Eat enough food. Eat enough variety. A slower fat loss with full nutrition beats a fast one that wrecks your hormones, your strength, and your relationship with food. Use the TDEE calculator to find a sustainable target, then build meals around real foods that cover your protein, fats, fiber, and micronutrients.
Worked Example
A 30-year-old man, 80 kg, 180 cm, training 4 days a week:
BMR = (10 × 80) + (6.25 × 180) − (5 × 30) + 5
= 800 + 1125 − 150 + 5
= 1780 cal
Activity = moderate (4 sessions/week), so multiply by 1.55:
TDEE = 1780 × 1.55 = 2759 cal
To lose fat: eat ~2400 cal/day (TDEE − 350). To bulk: eat ~3000 cal/day (TDEE + 250).
Or drop those stats into the free TDEE calculator and you'll get the same numbers without doing the math by hand.
Why Calorie Calculators Differ
Plug your stats into 5 different calculators and you'll get 5 different numbers, sometimes 200+ calories apart. The differences come from:
- BMR formula used (Mifflin-St Jeor vs Harris-Benedict vs Katch-McArdle)
- Activity multiplier interpretation ("moderate" varies by site)
- Whether NEAT is included (Non-Exercise Activity Thermogenesis: walking, fidgeting)
Mifflin-St Jeor is the modern standard. If a calculator uses anything else, the result is less accurate.
Adjusting in Practice
The calculator is a starting point, not a final answer. Use it for the first 2-3 weeks, then adjust based on real-world results:
- Eat your calculated number for 2 weeks.
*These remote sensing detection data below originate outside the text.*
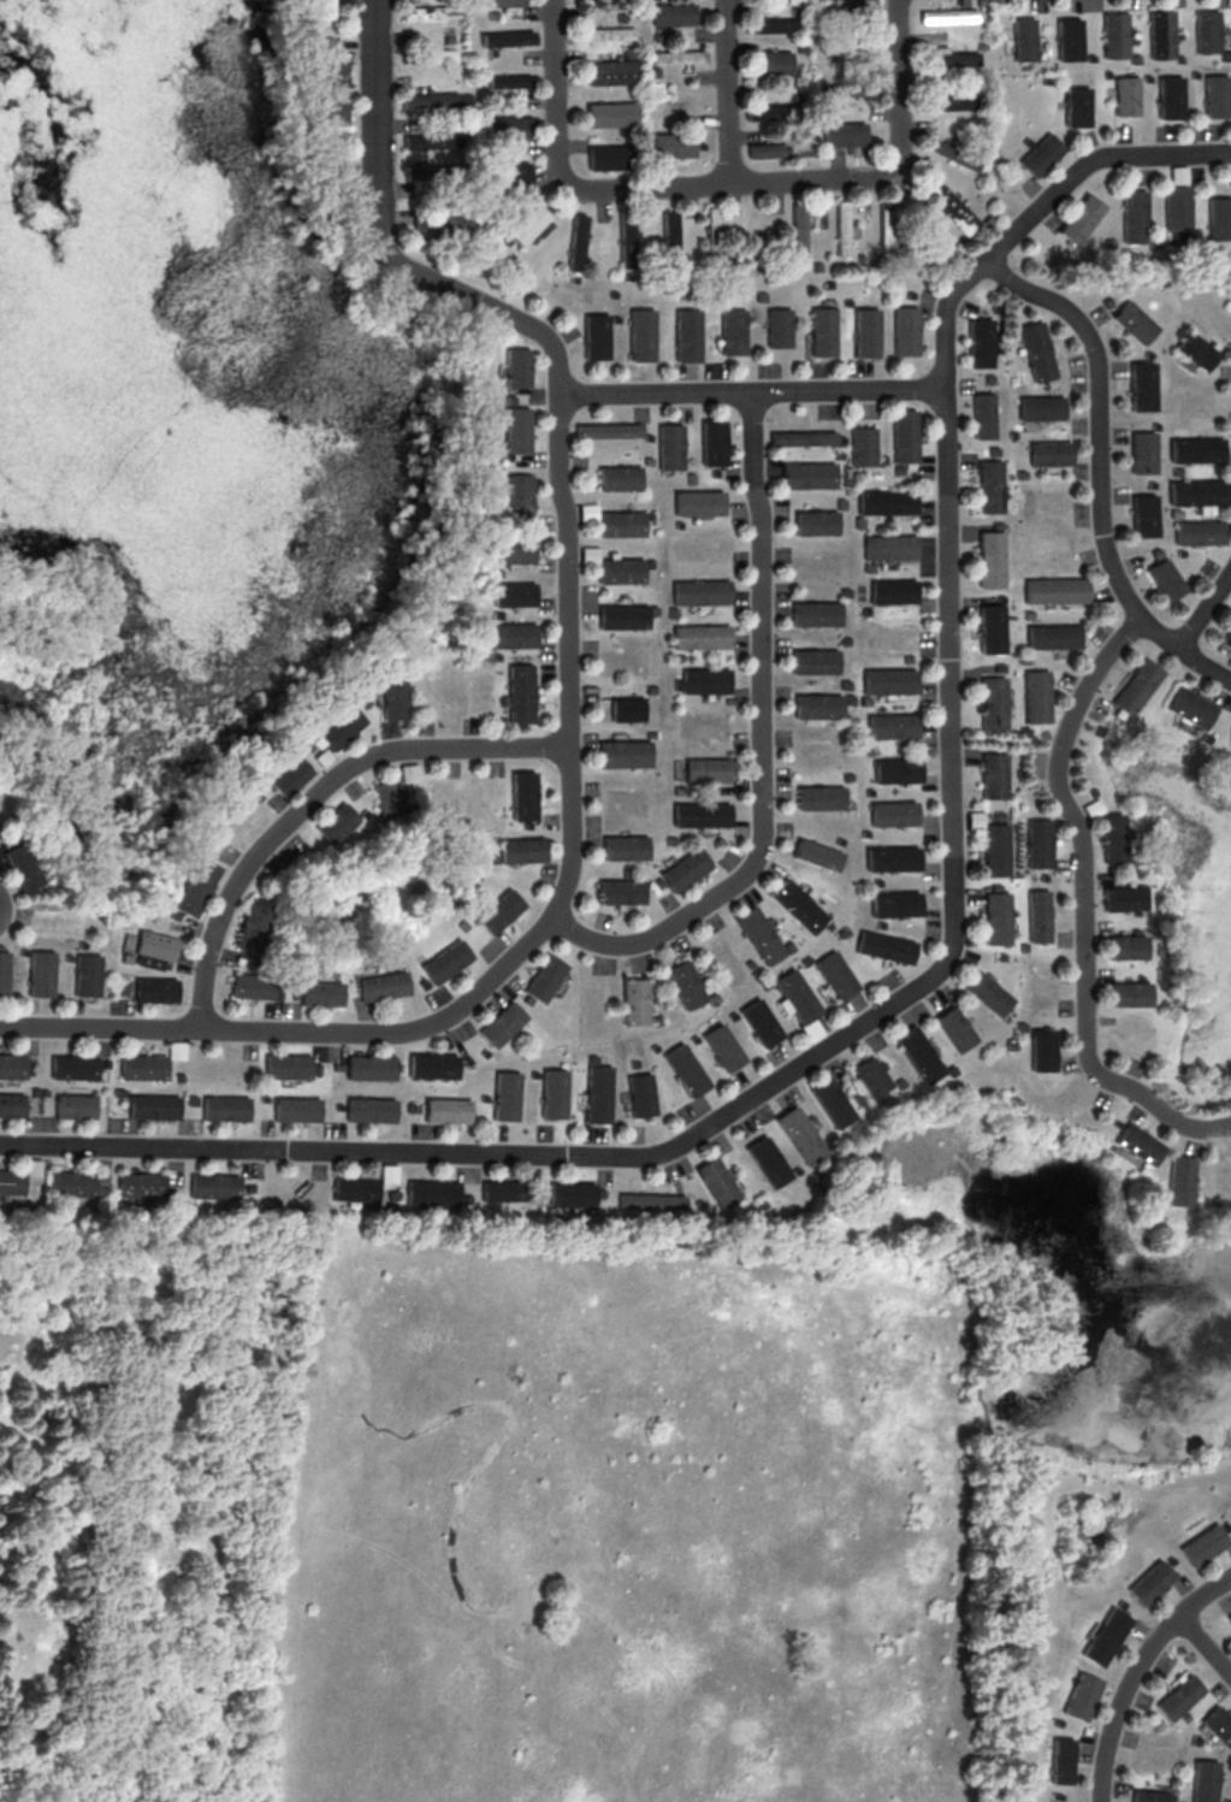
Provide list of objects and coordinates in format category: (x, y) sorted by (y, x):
building: (504, 2)
building: (847, 5)
building: (320, 9)
building: (431, 12)
building: (672, 14)
building: (948, 15)
building: (771, 25)
building: (1207, 31)
building: (607, 33)
building: (1162, 33)
building: (1115, 34)
building: (507, 38)
building: (1024, 39)
building: (1069, 39)
building: (440, 55)
building: (675, 57)
building: (950, 60)
building: (773, 62)
building: (610, 71)
building: (508, 80)
building: (333, 83)
road: (728, 92)
building: (1126, 95)
building: (1216, 95)
building: (1170, 97)
building: (431, 100)
building: (950, 102)
building: (1077, 106)
building: (764, 112)
building: (611, 114)
building: (508, 126)
building: (842, 133)
building: (432, 141)
building: (671, 145)
building: (778, 149)
building: (950, 153)
building: (1041, 154)
building: (606, 156)
building: (1180, 172)
building: (512, 173)
road: (720, 184)
building: (951, 207)
building: (1178, 212)
building: (1136, 215)
building: (1220, 217)
building: (1082, 218)
building: (444, 224)
building: (527, 224)
building: (843, 228)
building: (713, 229)
building: (885, 230)
building: (797, 232)
building: (625, 234)
building: (669, 237)
building: (575, 242)
building: (1136, 322)
building: (778, 327)
building: (732, 331)
building: (822, 331)
building: (905, 331)
building: (865, 332)
building: (641, 334)
building: (686, 335)
building: (595, 336)
building: (980, 342)
building: (1038, 351)
building: (1197, 351)
building: (517, 367)
building: (1143, 386)
road: (752, 393)
building: (1042, 407)
building: (983, 415)
building: (516, 429)
building: (608, 430)
building: (904, 436)
building: (802, 437)
building: (712, 442)
building: (670, 446)
building: (862, 446)
building: (1197, 449)
building: (1144, 452)
building: (1051, 453)
road: (1099, 469)
building: (808, 475)
building: (619, 478)
building: (990, 486)
building: (1199, 493)
building: (519, 497)
building: (886, 502)
building: (698, 503)
building: (587, 511)
building: (1145, 515)
building: (816, 522)
building: (621, 523)
building: (1199, 532)
building: (890, 547)
building: (515, 551)
building: (990, 559)
building: (621, 570)
building: (1166, 579)
building: (1055, 590)
building: (894, 591)
building: (700, 592)
building: (514, 593)
road: (1204, 608)
building: (817, 613)
building: (624, 616)
building: (991, 628)
building: (510, 635)
building: (701, 636)
building: (1053, 636)
building: (1226, 639)
building: (817, 661)
building: (706, 680)
building: (891, 680)
building: (1136, 687)
building: (520, 693)
building: (1036, 696)
building: (393, 697)
building: (993, 702)
road: (567, 705)
building: (820, 706)
building: (1190, 707)
building: (628, 708)
building: (893, 725)
building: (338, 728)
road: (764, 748)
building: (626, 753)
building: (709, 770)
building: (898, 770)
building: (408, 772)
building: (994, 775)
building: (288, 776)
building: (523, 795)
building: (388, 797)
building: (822, 797)
road: (312, 798)
building: (894, 813)
building: (703, 814)
building: (335, 822)
building: (1112, 837)
building: (1038, 843)
building: (626, 847)
building: (995, 849)
building: (521, 850)
building: (819, 854)
building: (893, 858)
building: (24, 866)
building: (687, 869)
building: (196, 887)
building: (622, 891)
building: (1123, 897)
building: (895, 904)
building: (799, 905)
road: (1082, 907)
building: (500, 910)
building: (1038, 915)
building: (996, 918)
building: (761, 935)
building: (885, 946)
building: (1126, 947)
building: (153, 949)
building: (445, 961)
road: (944, 963)
building: (3, 972)
building: (41, 973)
building: (836, 974)
building: (87, 975)
building: (545, 978)
building: (686, 984)
building: (381, 985)
building: (255, 987)
building: (154, 989)
building: (986, 992)
building: (319, 993)
building: (1130, 993)
building: (796, 997)
building: (636, 1001)
building: (760, 1023)
building: (503, 1024)
building: (954, 1028)
building: (723, 1047)
building: (1042, 1049)
building: (918, 1054)
building: (12, 1064)
building: (74, 1065)
building: (143, 1065)
building: (432, 1065)
building: (286, 1066)
building: (369, 1067)
building: (686, 1069)
building: (872, 1076)
building: (553, 1093)
building: (598, 1093)
building: (641, 1094)
building: (506, 1095)
building: (12, 1102)
building: (832, 1102)
building: (75, 1104)
building: (153, 1104)
building: (224, 1107)
building: (295, 1109)
building: (369, 1109)
building: (447, 1110)
building: (802, 1135)
building: (1139, 1144)
building: (768, 1161)
building: (33, 1167)
building: (11, 1180)
building: (66, 1180)
building: (1180, 1181)
building: (718, 1182)
building: (140, 1185)
building: (214, 1185)
building: (356, 1188)
building: (503, 1190)
building: (433, 1191)
building: (573, 1194)
building: (653, 1201)
building: (1227, 1526)
building: (1204, 1544)
building: (1170, 1560)
building: (1150, 1581)
building: (1119, 1603)
building: (1229, 1616)
building: (1102, 1636)
road: (1204, 1644)
road: (1129, 1668)
building: (1076, 1696)
building: (1176, 1696)
building: (1181, 1716)
building: (1052, 1721)
building: (1218, 1725)
building: (1193, 1740)
building: (1057, 1760)
building: (1204, 1780)
building: (1054, 1795)
building: (1148, 1795)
- Track weight daily, take a 7-day average.
- Compare week 1 average vs week 2 average.
- Fat loss target: 0.5-1% of body weight per week. Slower? Drop another 100-150 cal. Faster (and losing strength)? Add 100-150 cal.
- Muscle gain target: 0.25-0.5% per week. Faster usually means more fat gain than necessary.
Your TDEE also shifts as you lose or gain weight. Recalculate every 5-10 kg change.